• **Text excerpt**
-*-
HPV Vaccination Offers Long Term Protection Against The Most Virulent Strains of the Virus

Researchers have reported in the Pediatrics journal that boys and girls who received the HPV vaccine enjoy its long term protection against the most virulent strains of the virus. Their conclusions are based on decade of data. These findings have led them to recommend more widespread and early administration of the HPV vaccine even before the exposure of adolescents and preadolescences to the virus.

Fifty percent of all STDs occur in the age group of 15-24; and one in four sexually adolescent females have a STD such as HPV or chlamydia, says the CDC.

HPV is the most common sexually transmitted infection in the US. It is the most common causative factor of cervical cancer. The Centers for Disease Control and Prevention says that 79 million people in the US, most of those in their early 20s and late teens, suffer from human papillomavirus infection. And nearly fifty percent of them are infected with the virus’ most virulent strain. It is these strains that were targeted in the study participants via the quadrivalent vaccine.

Dr. Daron G. Ferris, the first author of the research work, who is a professor, Department of Obstetrics and Gynecology at the Georgia Cancer Center at Augusta University and the Medical College of Georgia, says “The vaccine was virtually 100 percent effective in preventing disease in these young individuals.”

The quadrivalent vaccine offers protection against 4 types of HPV strains including 18, 16, 11 and 6. The first two strains are for all cervical cancers and most other types of cancers caused by HPV such as anal and penile cancers, says the National Cancer Institute. The next two types are for non-cancerous tumor formations in the respiratory tract and some 90% of genital warts.

The 1,661 study participants got a three-dose schedule of the HPV vaccine when they were sexually inactive, and were aged between 9 and15. The researchers found that none of them were affected by the diseases caused by these four strains of HPV virus. The earlier short term analyzation of the patients in 2002 indicated clearly that the vaccine was effective.
-*-
• **Records excerpted from a collection**
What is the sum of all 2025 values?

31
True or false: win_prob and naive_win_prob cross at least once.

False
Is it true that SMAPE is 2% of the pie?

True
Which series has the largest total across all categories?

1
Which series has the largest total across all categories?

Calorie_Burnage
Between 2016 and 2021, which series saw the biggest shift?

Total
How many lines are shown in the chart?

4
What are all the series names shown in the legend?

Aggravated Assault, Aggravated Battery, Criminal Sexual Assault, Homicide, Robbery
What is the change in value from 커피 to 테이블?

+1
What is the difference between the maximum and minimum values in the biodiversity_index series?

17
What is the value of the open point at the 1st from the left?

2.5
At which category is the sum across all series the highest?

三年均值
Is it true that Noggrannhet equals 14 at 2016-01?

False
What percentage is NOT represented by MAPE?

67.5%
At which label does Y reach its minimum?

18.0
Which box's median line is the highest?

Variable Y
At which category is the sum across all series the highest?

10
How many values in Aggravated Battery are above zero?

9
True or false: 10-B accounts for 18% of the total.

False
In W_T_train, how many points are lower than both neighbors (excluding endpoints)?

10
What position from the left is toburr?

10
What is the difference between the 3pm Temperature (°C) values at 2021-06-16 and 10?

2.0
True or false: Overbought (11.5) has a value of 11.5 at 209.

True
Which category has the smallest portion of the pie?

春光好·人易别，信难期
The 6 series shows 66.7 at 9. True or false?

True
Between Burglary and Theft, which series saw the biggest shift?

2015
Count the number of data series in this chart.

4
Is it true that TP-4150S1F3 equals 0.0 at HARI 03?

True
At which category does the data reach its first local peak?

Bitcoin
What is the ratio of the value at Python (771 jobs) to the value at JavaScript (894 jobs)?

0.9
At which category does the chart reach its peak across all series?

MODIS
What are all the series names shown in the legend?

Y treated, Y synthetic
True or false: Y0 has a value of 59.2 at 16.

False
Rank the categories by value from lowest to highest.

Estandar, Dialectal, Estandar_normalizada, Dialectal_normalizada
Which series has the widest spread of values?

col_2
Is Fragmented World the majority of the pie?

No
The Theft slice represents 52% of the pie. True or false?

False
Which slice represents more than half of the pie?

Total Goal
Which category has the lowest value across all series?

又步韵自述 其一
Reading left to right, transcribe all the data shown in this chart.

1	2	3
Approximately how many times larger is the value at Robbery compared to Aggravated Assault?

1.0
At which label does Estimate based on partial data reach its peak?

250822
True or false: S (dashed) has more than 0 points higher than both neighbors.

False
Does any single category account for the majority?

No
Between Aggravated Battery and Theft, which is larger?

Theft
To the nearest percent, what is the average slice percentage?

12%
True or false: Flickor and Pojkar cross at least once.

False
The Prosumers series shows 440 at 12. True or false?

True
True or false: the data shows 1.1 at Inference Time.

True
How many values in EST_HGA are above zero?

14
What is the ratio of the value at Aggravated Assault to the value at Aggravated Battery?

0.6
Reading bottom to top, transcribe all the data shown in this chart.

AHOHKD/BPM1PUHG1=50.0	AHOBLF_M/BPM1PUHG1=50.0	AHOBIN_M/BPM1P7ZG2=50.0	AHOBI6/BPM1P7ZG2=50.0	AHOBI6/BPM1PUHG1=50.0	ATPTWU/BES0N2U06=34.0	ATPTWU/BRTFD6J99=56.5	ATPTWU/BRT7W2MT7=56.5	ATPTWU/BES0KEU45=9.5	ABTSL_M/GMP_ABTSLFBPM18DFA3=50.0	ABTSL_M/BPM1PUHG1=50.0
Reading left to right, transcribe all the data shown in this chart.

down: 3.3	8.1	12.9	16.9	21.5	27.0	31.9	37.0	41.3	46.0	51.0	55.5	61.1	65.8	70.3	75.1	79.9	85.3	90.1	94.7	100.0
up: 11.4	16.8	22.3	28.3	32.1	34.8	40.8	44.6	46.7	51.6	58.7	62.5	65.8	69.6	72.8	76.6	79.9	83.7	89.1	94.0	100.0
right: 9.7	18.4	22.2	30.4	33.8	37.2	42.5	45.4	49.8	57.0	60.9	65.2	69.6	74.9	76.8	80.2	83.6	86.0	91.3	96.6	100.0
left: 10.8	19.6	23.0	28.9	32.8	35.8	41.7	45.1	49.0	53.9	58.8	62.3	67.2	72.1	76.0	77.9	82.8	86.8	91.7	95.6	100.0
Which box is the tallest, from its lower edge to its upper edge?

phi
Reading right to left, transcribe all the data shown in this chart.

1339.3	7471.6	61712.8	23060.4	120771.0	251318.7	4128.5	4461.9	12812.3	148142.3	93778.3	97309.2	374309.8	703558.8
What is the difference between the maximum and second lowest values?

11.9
-*-
• **Assignment A**
In the HPV vaccine article, how many study participants received the three-dose schedule?
• **Assignment B**
Decide whether each statement agrees with the HPV vaccine article, answering yes or no and quoting the words that settle it: (i) the quadrivalent vaccine protects against HPV types 6, 11, 16 and 18; (ii) the study participants were sexually active when they were vaccinated; (iii) the researchers reported their findings in the Pediatrics journal.
• **Assignment C**
Please write the next part of the HPV vaccine article, starting after its final sentence.
You will not need the items for any of this.

• **Task output A**
1,661 participants.

• **Task output B**
(i) Yes: "The quadrivalent vaccine offers protection against 4 types of HPV strains including 18, 16, 11 and 6."
(ii) No: "when they were sexually inactive"
(iii) Yes: "Researchers have reported in the Pediatrics journal"

• **Task output C**
Since they wanted to find if it is efficient, provided immunity and is safe in the long term, so that they would know if vaccinating early in life would provide lasting protection. Their research findings concluded a positive answer to their search. They found that the vaccine’s cancer prevention effect was working very much well ten years later. So, these participants will not need a booster vaccine.
Till today, this is the longest follow up study on the vaccine. The participants were tracked at 34 places in 9 countries, including the Georgia Cancer Center in Augusta and MCG. At first, nearly one third of the participants got placebo. The placebo group, however, also were given the vaccine after the study had operated for 30 months. The researchers note that those participants were tracked for a shorter period of time.

The researchers carried out effectiveness evaluation of their patients at 3.5 years after the vaccination, and regularly carried it thereafter twice yearly during the ten year tenure. The evaluation included looking for cancerous and pre-cancerous growths on genitals and cervix, genital warts, and constant HPV infections.

The researchers measured the antibody response in the blood of the participants. They found that though all the participants enjoyed protection from those diseases, those who were vaccinated earlier harbored robust amount of these infection-fighters, both initially and long-term.

Participants of the study reported similar sexual activity like that of other studies. The males were found to have more numbers of new sexual partners than the females. Other STDs like chlamydia and gonorrhea were detected in a small percent of the participants during the tracking period.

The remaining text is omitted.